By Connie W. Adams
Paul preached the same gospel on the resurrection of Christ, and the assurance that gave of a general bodily resurrection when the Lord returns, which the other apostles preached even though he was “born out of due time” (1 Cor. 15:8). That means he was brought into the apostolic work later than the other apostles. Even so, the appearance of the Lord to him on the Damascus Road qualified him as a witness of the resurrection. In verse 11 he said, “Therefore whether it were I or they, so we preach, and so ye have believed.” Paul’s preaching on the resurrection was an valid as that of the other apostles.
Relationship Between Preaching and Faith
There is an inseparable bond between the preaching that is done and the faith it produces in the hearers. “It pleased God by the foolishness of preaching to save that believe” (1 Cor. 1:21). The thing preached provokes the faith that saves. “So then faith comes by hearing and hearing by the word of God” (Rom. 10:17).
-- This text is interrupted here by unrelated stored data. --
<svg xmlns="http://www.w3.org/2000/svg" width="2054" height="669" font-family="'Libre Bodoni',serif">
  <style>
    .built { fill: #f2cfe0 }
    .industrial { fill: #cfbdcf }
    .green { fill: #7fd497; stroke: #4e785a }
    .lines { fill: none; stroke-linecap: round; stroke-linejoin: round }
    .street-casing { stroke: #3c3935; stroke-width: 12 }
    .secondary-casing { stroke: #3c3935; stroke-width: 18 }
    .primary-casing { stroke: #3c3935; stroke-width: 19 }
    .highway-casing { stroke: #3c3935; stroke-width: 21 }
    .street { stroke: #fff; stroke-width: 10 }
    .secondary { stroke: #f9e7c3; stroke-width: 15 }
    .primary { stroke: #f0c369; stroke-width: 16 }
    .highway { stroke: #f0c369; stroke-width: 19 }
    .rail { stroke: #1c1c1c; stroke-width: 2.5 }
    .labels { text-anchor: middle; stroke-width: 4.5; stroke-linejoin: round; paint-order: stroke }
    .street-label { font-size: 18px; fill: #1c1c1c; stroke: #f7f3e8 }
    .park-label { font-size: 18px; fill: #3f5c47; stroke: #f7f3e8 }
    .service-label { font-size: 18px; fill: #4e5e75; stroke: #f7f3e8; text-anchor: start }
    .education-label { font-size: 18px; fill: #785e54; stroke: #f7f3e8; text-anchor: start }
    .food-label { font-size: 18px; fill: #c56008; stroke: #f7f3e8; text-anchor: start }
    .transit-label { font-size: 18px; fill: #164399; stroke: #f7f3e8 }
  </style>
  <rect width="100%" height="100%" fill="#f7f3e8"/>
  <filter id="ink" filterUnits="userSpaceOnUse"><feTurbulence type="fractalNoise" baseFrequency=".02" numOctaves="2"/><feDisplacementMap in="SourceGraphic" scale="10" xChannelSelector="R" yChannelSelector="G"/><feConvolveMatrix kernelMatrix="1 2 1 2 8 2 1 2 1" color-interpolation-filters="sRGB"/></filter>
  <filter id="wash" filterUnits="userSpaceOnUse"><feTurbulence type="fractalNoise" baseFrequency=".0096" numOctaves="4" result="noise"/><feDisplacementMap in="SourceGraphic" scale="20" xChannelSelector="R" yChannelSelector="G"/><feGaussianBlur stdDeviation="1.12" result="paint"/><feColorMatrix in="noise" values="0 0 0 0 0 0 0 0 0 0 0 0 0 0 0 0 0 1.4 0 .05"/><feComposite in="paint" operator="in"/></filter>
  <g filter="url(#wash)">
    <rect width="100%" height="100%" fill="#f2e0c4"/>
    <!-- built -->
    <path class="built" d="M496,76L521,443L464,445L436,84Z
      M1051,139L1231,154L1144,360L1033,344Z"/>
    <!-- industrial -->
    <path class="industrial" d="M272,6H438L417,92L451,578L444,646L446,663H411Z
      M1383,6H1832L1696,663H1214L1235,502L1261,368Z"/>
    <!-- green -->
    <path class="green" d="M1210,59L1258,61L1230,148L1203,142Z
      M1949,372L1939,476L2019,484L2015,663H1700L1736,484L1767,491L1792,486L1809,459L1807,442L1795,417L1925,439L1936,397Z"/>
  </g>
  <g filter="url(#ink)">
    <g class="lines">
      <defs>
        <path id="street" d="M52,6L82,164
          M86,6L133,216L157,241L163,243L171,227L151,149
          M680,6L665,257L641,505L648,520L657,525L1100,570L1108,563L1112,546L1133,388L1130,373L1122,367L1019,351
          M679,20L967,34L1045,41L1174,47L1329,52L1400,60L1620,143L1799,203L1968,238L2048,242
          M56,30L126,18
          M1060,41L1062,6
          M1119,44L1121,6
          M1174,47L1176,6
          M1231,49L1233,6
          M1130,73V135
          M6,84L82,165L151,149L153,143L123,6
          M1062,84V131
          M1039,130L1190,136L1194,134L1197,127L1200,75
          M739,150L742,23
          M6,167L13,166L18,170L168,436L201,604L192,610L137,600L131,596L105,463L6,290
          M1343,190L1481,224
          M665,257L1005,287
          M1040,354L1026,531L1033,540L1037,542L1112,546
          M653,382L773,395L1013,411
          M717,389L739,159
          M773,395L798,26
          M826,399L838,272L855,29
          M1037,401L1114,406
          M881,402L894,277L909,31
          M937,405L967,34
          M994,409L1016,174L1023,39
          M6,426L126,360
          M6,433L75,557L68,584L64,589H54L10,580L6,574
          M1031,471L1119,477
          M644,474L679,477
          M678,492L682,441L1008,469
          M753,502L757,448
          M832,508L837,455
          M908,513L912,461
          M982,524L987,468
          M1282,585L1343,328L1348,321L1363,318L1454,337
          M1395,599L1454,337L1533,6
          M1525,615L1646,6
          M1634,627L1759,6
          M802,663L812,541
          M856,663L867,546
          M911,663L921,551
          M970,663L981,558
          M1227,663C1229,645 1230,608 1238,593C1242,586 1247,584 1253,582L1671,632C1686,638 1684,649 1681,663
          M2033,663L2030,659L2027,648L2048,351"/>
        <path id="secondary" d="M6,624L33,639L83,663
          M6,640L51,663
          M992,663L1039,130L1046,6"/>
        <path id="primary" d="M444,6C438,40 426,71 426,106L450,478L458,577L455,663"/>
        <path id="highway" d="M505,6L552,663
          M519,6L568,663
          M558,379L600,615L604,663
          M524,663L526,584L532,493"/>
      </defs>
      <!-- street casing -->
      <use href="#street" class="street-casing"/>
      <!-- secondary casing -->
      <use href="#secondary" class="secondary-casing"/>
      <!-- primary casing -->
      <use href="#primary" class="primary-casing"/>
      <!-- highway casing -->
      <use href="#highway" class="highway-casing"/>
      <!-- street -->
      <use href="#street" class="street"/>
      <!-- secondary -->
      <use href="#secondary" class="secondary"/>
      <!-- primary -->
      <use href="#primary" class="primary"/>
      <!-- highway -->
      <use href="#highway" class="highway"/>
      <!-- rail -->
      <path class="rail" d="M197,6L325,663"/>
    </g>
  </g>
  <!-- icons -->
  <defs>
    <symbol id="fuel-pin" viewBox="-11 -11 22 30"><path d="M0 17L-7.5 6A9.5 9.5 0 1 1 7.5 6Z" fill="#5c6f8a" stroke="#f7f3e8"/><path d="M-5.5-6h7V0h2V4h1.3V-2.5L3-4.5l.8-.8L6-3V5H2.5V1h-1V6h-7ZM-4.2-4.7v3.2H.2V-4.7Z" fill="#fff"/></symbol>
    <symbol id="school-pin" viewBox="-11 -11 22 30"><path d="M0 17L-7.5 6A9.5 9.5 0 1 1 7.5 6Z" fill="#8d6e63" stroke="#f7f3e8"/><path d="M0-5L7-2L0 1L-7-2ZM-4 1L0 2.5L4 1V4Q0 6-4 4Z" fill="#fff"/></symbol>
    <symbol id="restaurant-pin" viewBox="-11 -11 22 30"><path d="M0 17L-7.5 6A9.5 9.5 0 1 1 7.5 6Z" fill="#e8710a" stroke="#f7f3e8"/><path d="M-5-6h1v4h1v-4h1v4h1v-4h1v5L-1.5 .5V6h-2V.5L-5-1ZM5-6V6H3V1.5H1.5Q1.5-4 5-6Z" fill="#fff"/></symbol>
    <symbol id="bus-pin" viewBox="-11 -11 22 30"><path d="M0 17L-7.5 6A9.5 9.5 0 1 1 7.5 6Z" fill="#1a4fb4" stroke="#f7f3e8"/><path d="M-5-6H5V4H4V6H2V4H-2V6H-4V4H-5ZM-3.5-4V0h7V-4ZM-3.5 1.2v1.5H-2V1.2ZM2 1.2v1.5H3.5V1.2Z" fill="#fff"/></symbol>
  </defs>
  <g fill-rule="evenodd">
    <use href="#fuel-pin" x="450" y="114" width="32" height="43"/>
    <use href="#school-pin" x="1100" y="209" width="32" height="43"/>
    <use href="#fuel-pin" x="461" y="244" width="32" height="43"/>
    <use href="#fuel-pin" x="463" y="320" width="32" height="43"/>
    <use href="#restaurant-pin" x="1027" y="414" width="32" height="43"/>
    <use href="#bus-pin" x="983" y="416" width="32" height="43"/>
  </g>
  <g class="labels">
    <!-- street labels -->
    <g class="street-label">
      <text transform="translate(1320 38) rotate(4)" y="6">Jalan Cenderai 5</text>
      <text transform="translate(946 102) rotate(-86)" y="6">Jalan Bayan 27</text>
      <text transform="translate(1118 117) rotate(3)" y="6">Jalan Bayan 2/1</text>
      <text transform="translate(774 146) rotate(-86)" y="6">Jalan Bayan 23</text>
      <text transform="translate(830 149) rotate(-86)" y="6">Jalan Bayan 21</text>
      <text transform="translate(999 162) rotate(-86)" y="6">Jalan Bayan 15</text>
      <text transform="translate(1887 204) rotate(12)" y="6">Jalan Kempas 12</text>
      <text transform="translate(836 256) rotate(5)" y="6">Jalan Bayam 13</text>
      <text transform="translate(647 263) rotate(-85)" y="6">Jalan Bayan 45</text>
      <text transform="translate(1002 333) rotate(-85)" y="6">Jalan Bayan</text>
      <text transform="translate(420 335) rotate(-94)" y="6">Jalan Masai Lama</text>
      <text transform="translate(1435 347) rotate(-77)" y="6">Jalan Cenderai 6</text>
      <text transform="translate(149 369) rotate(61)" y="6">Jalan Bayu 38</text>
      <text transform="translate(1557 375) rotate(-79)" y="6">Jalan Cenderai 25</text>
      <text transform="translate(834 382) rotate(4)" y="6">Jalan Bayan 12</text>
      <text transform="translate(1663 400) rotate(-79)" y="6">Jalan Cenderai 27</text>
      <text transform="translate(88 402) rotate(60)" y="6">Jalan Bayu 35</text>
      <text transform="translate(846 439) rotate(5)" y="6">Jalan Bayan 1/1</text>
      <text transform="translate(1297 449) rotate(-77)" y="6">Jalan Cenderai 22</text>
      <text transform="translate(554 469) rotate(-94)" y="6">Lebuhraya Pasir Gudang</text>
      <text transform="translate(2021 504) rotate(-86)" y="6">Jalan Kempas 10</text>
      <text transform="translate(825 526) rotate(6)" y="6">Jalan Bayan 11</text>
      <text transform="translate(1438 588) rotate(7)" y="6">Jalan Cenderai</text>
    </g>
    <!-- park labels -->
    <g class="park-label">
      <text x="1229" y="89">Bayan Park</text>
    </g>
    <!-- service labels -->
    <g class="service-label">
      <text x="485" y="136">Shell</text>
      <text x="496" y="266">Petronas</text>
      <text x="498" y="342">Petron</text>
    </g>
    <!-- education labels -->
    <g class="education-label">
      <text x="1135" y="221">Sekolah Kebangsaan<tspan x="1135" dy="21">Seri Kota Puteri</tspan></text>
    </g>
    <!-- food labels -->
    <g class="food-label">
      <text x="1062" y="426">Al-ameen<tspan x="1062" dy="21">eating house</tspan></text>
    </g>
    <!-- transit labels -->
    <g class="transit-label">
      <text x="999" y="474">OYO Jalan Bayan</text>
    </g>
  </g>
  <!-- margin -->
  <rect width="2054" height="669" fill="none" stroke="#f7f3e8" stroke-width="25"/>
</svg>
In the same context, Paul asked, “How shall they believe on him of whom they have not heard? and how shall they hear without a preacher?” (Rom. 10:14) When the Ethiopian treasurer was converted, the Holy Spirit did not address the man, nor did the angel of the Lord. God’s providence brought him in contact with a preacher of the gospel. “Then Philip opened his mouth, and began at the same scripture, and preached unto him Jesus” (Acts 8:35). It was this message which he believed and obeyed to the saving of his soul.
My brethren, we must never lose faith in the power of the preached word. This is the seed which sprouts and springs to life in the good and honest heart (Lk. 8:11). I fear that many have lost faith in the power of gospel preaching. They want very little of it, seeming unwilling to be inconvenienced to hear even that little bit, and want it short, sweet, all warm and fuzzy so that it makes them cry a little or laugh a lot. When weak brethren recover their conviction that gospel preaching does good, they will want to hear more, not less, of it. They will demand that what is preached is the word of God and not the word of man. They will bring their Bibles and check to see that what is taught is the truth.
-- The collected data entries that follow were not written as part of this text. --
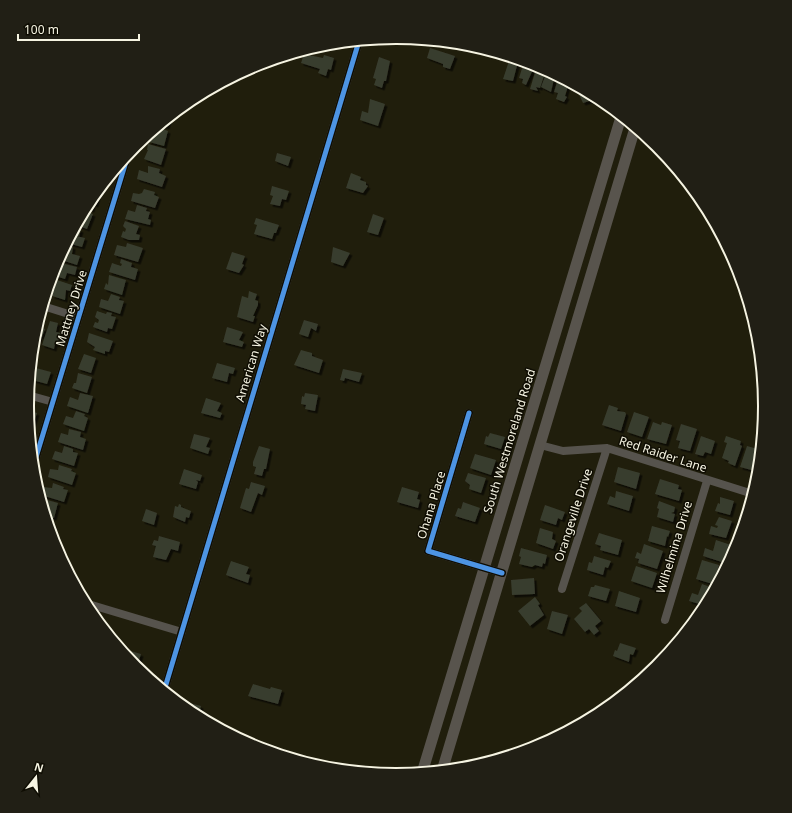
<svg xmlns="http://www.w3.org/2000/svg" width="792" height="813" viewBox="0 0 792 813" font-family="'Noto Sans',sans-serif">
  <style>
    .building { fill: #393c2e; filter: url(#shadow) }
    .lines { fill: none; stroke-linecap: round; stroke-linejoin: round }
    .street { stroke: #56534d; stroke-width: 8 }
    .secondary { stroke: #58544d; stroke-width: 11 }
    .cycleway-casing { stroke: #0f0d03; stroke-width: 8 }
    .cycleway { stroke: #4d94e3; stroke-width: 5 }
    .labels { text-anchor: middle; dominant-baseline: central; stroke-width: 3; stroke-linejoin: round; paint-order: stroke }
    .street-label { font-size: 12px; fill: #f6f4e2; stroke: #0f0d03 }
    .rim { fill: none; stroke: #f6f4e2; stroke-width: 2 }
  </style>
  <defs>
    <filter id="shadow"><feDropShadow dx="2.5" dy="2.5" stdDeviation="0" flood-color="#0009"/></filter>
  </defs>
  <rect width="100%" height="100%" fill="#201e0c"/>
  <path class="building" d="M430,48L455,56L450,69L443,67V64L427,58Z
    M304,54L323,58L324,55L334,58L331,70L328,69L326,76L318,73L320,69L301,63Z
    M379,57L390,61L386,81H384L382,88L374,85L376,79L373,78Z
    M512,60L518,62L513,81L503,79L509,61Z
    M524,62L535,65L526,85L522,83L523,79L519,78Z
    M537,66L546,70L540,88L536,87L538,91L530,89Z
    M547,71L555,75L551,92L541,87Z
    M558,79L569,83L565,96L567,97L564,102L556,99L558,93L554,92Z
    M575,86L591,94L593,100L583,103Z
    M370,99L385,104L378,126L360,120L362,111L368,113Z
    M170,117L167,127L160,125L161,124Z
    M157,127L168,131L164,146L149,142L151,136L155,135L156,133L153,132Z
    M148,144L166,149L161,165L144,159L148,150H147Z
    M277,153L291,157L288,166L275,161Z
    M148,166L160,169L159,173L166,176L162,187L137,179L139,170L148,173Z
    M351,173L361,177L360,180L366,182V185L368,186L363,193L346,188Z
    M272,186L289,191L286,200L282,199L280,206L270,204L273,196L270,195Z
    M144,189L155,192L154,195L159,197L155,208L131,201L133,193L139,194L142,193Z
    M95,195L98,196L96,205L93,204L92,210L86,208Z
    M137,205L147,208L146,211L150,212L148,219L151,220L150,225L125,219L128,210L135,212Z
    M84,211L93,214L87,229L76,225Z
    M373,214L384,218L378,235L367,232Z
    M256,218L279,225L276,233H274L272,239L254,234L257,225L254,224Z
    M125,221L139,226L136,234L140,235L139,240H129L121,237L123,231L125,232L126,229L123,226Z
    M75,228L81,230L79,236H76L85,238L82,247L67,243Z
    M127,243L143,248L138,262L114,255L117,245L126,247Z
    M66,245L73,247L72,254L80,256L77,265L58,259Z
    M333,247L350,253L343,266L331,262Z
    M232,252L245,256L242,264L244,265L239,273L226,269Z
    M121,259L132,263L131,267L138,269L135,280L109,272L112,263L121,266L122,264L120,263Z
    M57,262L77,267L75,275L67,273L65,279L52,275Z
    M109,275L126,280L122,295L104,289L106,283L108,285Z
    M57,280L72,285L70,291L66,290L65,300L52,296Z
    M249,291L257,294L255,300L258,301V305L253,316H255L253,322L237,317L242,296L248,298Z
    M111,294L120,297L119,300L124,301L120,314L99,307L101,299L108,301Z
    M97,311L106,314L107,312L112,313L111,316L116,317L112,329L108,328L107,332L93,327L95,322L98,323L99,320L95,317Z
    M304,320L318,324L316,331L311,328L308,337L299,334Z
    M50,321L58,323L56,332L61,333L57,345L55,344L54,349L42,345Z
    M37,326L45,329L42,337L40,336L39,340L34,339Z
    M227,327L243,332L239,340L244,342L242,347L223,342Z
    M89,333L113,341L109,352L105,351V354L93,350L95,347L87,342Z
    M301,350L312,353V356L323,360L319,373L294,365Z
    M84,354L96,358L91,373L78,369Z
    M217,363L235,368L233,374L229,373L227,382L212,378Z
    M36,368L51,372L47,384L32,380Z
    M343,369L362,373L359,382L345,378L344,381L340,380Z
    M78,373L92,377L87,393L72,388L74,383H76Z
    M80,393L93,396L88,413L67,406L70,397L78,400Z
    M305,393L318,395L315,411L305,409L306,405L301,404L302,396L304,397Z
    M206,398L221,403L217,411L222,413L220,418L201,413Z
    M609,405L618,408L617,411L625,412L626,414L621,431L602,425Z
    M27,410L37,413L33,425L29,424Z
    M76,411L85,414L84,416L88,418L84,431L63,424L66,416L73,418Z
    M634,412L649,417L642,437L627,432Z
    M653,422L661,425L662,422L672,425L666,444L647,439Z
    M681,424L697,429L690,451L678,448L680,441L676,440Z
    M69,429L81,432L80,437L86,439L83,450L58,442L61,433L68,435Z
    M490,433L505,437L501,449L484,444L486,436L488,437Z
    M194,434L210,438L206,447L210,448L208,454L190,448Z
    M701,436L715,441L711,454L705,452L703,456L695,454Z
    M726,436L741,441L740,445L742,446L735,466L728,463L729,461L722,458L727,443L724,442Z
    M64,446L73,449V452L78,453L74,466L52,459L55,451L62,453Z
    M259,446L270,449L266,469H264L262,476L254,474L256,467L253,466V462Z
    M747,446L761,450L755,471L740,467Z
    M475,454L496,460L491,475L470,468Z
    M59,465L72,469L71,471L76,473L72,485L48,477L50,469L58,470Z
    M618,467L640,473L636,489L614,482Z
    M184,469L202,475L200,481L196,480L198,482L196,489L179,484Z
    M468,473L486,478L481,493L469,489L470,485L465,481Z
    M660,479L679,485L678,489L682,490L679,501L655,494Z
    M251,482L265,486L262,495L258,493L251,512L240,508L246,488L249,489Z
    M53,483L64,487L63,489L68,490L64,502L41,495L43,487L52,488Z
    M402,487L419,492L417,499L420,500L418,508L397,502Z
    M616,491L633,496L629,511L607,504L610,496L615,498Z
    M720,497L734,501L730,515L715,511L718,503L720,504Z
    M40,498L58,503L54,518L45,516Z
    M659,501L675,507L674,512L671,513L675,514L673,522L657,517L659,509L657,508Z
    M463,502L480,508L475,522L455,516L458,508L461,509Z
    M179,504L181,505V507L191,511L189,518L186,517L185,522L173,517L175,506L178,507Z
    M545,505L565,512L562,520L558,518L556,525L540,520Z
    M146,509L157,513L154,525L142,521Z
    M719,517L732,521L726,538L709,534L711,526L717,528L718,526L715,525Z
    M53,523L57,536L52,537L48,524Z
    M652,526L670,531L668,537L667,536L665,546L648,541Z
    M540,528L553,532L552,539L556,541L553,549L536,543Z
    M599,533L622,540L618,555L600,550L601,546L595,544Z
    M159,536L180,542L178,551L171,549L166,560L153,557L156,546L152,545L154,540L158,541Z
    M716,540L734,546L728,564L703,556L705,548L713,551Z
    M644,544L663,551L657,569L638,563L639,559L635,558L637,552L641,554Z
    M521,548L547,555L545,564L543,563L542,567L535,565L532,567L519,564L521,557L519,556Z
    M594,556L611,561L608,568L605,567L603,575L587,570L589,562L592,563Z
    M702,560L719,565L716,575L719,576L716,585L696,579Z
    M231,561L249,567L246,574L250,575L248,583L226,575L228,569L230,570L228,569Z
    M636,566L657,573L652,588L631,581Z
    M534,578L535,594L512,595L511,580Z
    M702,584L715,589L706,606L689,601L692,593L698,595Z
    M595,585L610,589L606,601L588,596L591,587H594Z
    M619,591L640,598L636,612L615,606Z
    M535,597L540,604L538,605L544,615L530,626L518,611Z
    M586,603L601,621L595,626L599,631L594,635L589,629L585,632L574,619L582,611L579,608Z
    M552,611L568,615L562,634L547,629Z
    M620,643L636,648L633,655L630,654L629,662L613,656L615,650L617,651Z
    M127,650L141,654L137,667H134L125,656Z
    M253,684L270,689L271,687L282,690L278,704L248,696Z
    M186,702L201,706L198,717L184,708Z"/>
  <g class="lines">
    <path class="street" d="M43,306L78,317
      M28,395L53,402
      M469,413L428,551L502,573
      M540,445L563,451L607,448L753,494
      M33,467L128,155
      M562,589L607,448
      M85,603L182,632
      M665,620L707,481
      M164,691L359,41"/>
    <path class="secondary" d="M442,771L635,128
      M422,773L621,117"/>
    <g class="cycleway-casing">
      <path id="cycleway" d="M469,413L428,551L502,573
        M33,467L128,155
        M164,691L359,41"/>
    </g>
    <use href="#cycleway" class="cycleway"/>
  </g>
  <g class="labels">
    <g class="street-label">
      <text transform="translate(71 308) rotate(-73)">Mattney Drive</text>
      <text transform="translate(251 363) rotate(-73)">American Way</text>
      <text transform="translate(509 441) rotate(-73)">South Westmoreland Road</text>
      <text transform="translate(663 454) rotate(18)">Red Raider Lane</text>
      <text transform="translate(431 505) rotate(-73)">Ohana Place</text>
      <text transform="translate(573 515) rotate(-72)">Orangeville Drive</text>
      <text transform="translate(674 547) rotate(-73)">Wilhelmina Drive</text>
    </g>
  </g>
  <path d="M0 0H792V813H0ZM34 406a362 362 0 1 1 724 0a362 362 0 1 1-724 0Z" fill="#211f15" fill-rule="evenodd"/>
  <path class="rim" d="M34 406a362 362 0 1 1 724 0a362 362 0 1 1-724 0Z"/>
  <g transform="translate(36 777) rotate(17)" stroke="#0f0d03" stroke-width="3" paint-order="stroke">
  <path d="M0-3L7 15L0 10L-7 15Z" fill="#f6f4e2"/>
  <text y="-6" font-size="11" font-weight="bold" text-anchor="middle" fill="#f6f4e2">N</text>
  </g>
  <path d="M18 34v6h121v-6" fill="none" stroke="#f6f4e2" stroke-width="2"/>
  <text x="24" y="34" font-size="12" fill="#f6f4e2" stroke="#0f0d03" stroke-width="3" paint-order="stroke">100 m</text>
</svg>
Strong preaching produces strong faith. Paul told Titus to present “sound doctrine” to “aged men” so that they would be “sound in faith” (Tit. 2:1). Would it not follow that unsound doctrine would produce unsound faith? Water down the preaching and you water down the faith. Preach the wisdom of men and hearers will place their faith in men and not in God. Fill your preaching with the popular buzz words of the pop religious writers and radio and television evangelists and you will produce audiences of spiritual illiterates and spiritual dwarfs.
Faith building preaching must emphasize the fundamentals of truth. But it must also oppose error which restricts the flow of truth into the hearts of hearers. Like blocked arteries which restrict the flow of blood, so error in the mind shuts off life giving truth. Many have rejected Bible teaching on baptism for the remission of sins because their spiritual arteries have been blocked with massive chunks of “faith only,” “just pray the sinners’ prayer,” “accept Jesus as your personal Savior” or “I know what I feel in my heart.” In order to implant faith in such hearts, it is necessary to provide some spiritual surgery. Objectors to such surgery are standing in the way of the salvation of the lost. The word of God will clear out the error and help the subject to embrace the truth.
Titus was instructed to teach elders of the church to employ sound doctrine to “exhort and convict the gainsayers” and to stop the mouths of those who subvert whole houses (Tit. 1:9-10). He said this must be done “that they may be sound in the faith” (v. 13). Why does so much error strut unchallenged through the land, destroying one church after another? Why has the tolerance level been raised for weak preaching or for that which generates more doubt than faith? Where are the elders? Whatever became of vigilance? Of watching for souls? What has become of “Preach the word; be instant in season, out of season; reprove, rebuke, exhort with all longsuffering and doctrine” (2 Tim. 4:2)? One is not to teach otherwise than “wholesome words, even the words of our Lord Jesus Christ, and the doctrine which is according to godliness” (1 Tim. 6:3).
Have weak pulpits contributed to the avalanche of ungodliness which has fallen upon so many congregations to the end that many members have imbibed the spirit of the world about us?
Make no mistake, my dear brethren, the faith of hearers is linked to the kind of preaching and teaching received. Of course, it is possible to faithfully preach the truth only to be ignored by those who love the world more than the Lord. But let it not be because the whole counsel of God was not preached. “So we preach, and so ye believed.”